▶ _Listed entries_
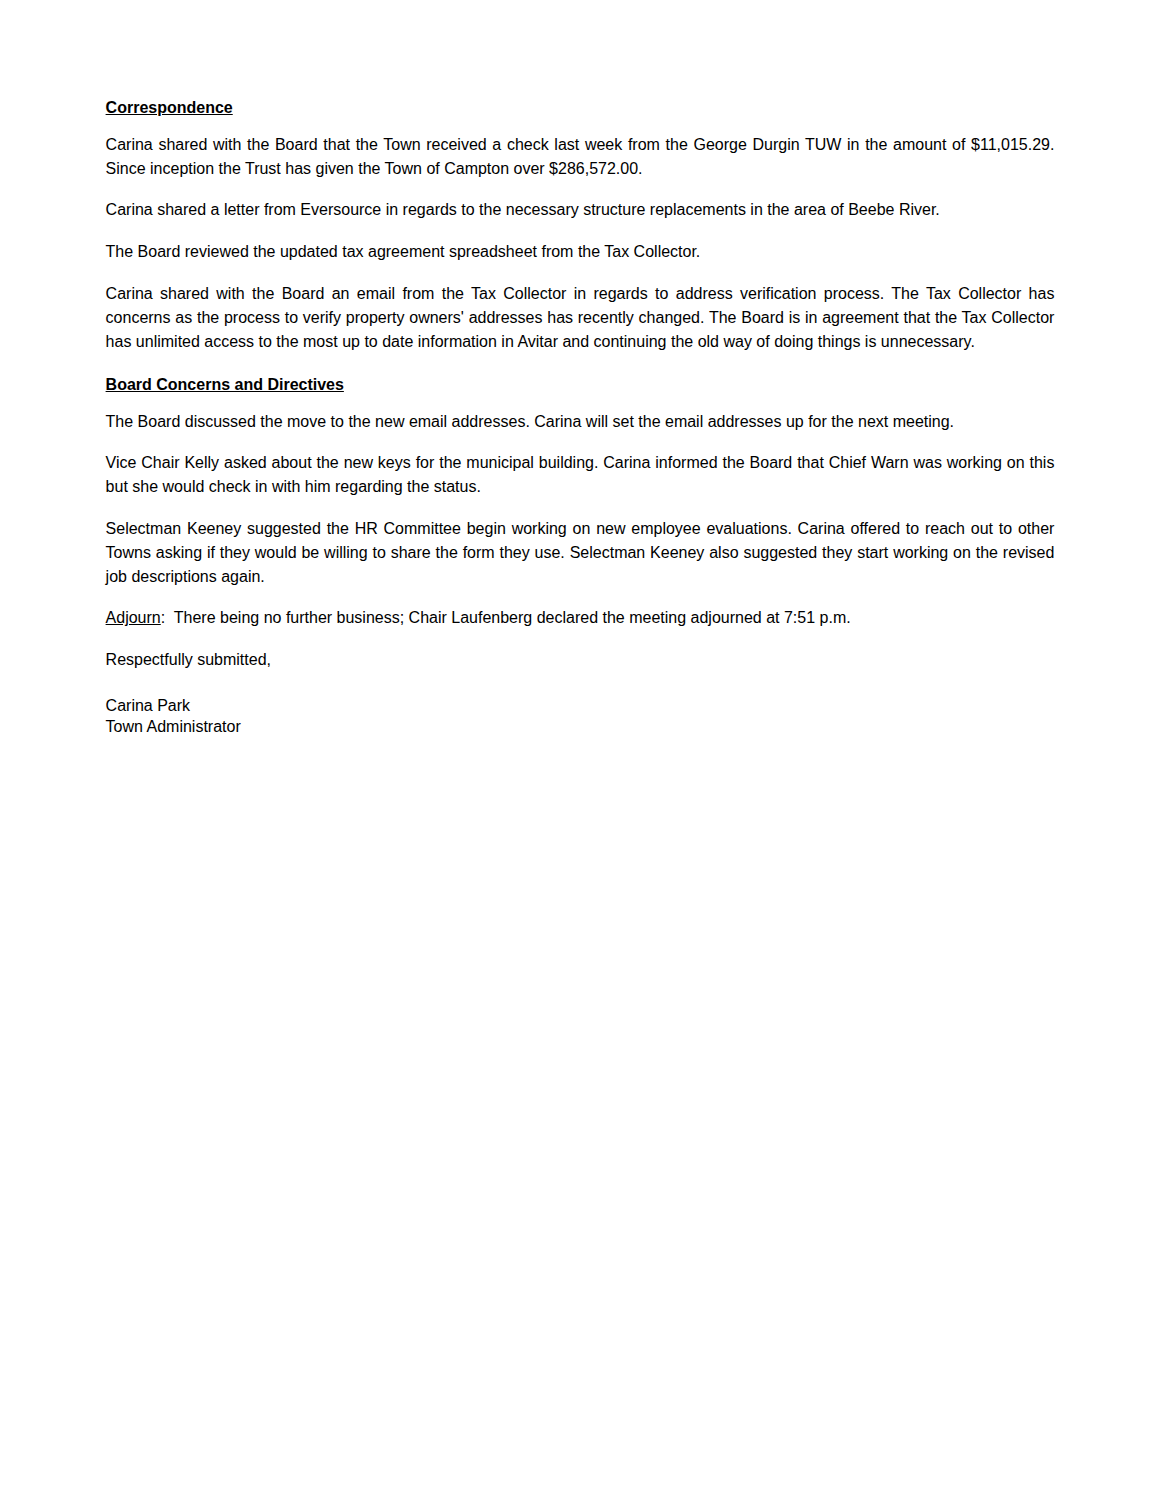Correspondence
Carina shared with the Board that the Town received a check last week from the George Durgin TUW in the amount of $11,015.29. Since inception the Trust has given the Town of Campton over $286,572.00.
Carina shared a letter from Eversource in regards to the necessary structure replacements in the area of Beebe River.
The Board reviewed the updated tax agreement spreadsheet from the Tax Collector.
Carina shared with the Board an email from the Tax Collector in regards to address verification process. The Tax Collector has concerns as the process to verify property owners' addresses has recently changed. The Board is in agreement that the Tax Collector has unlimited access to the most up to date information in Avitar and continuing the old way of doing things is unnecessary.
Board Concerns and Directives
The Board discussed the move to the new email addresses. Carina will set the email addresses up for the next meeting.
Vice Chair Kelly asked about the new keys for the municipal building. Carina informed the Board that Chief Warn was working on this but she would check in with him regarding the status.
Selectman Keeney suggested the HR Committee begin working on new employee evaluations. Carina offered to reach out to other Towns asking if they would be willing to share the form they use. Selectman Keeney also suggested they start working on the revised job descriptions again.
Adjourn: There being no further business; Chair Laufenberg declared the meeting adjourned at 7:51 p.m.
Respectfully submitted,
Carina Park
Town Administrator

▶ _About this exercise_
Please reproduce the material above word for word, without its images.

▶ _Expected answer_
Correspondence
Carina shared with the Board that the Town received a check last week from the George Durgin TUW in the amount of $11,015.29. Since inception the Trust has given the Town of Campton over $286,572.00.
Carina shared a letter from Eversource in regards to the necessary structure replacements in the area of Beebe River.
The Board reviewed the updated tax agreement spreadsheet from the Tax Collector.
Carina shared with the Board an email from the Tax Collector in regards to address verification process. The Tax Collector has concerns as the process to verify property owners' addresses has recently changed. The Board is in agreement that the Tax Collector has unlimited access to the most up to date information in Avitar and continuing the old way of doing things is unnecessary.
Board Concerns and Directives
The Board discussed the move to the new email addresses. Carina will set the email addresses up for the next meeting.
Vice Chair Kelly asked about the new keys for the municipal building. Carina informed the Board that Chief Warn was working on this but she would check in with him regarding the status.
Selectman Keeney suggested the HR Committee begin working on new employee evaluations. Carina offered to reach out to other Towns asking if they would be willing to share the form they use. Selectman Keeney also suggested they start working on the revised job descriptions again.
Adjourn: There being no further business; Chair Laufenberg declared the meeting adjourned at 7:51 p.m.
Respectfully submitted,
Carina Park
Town Administrator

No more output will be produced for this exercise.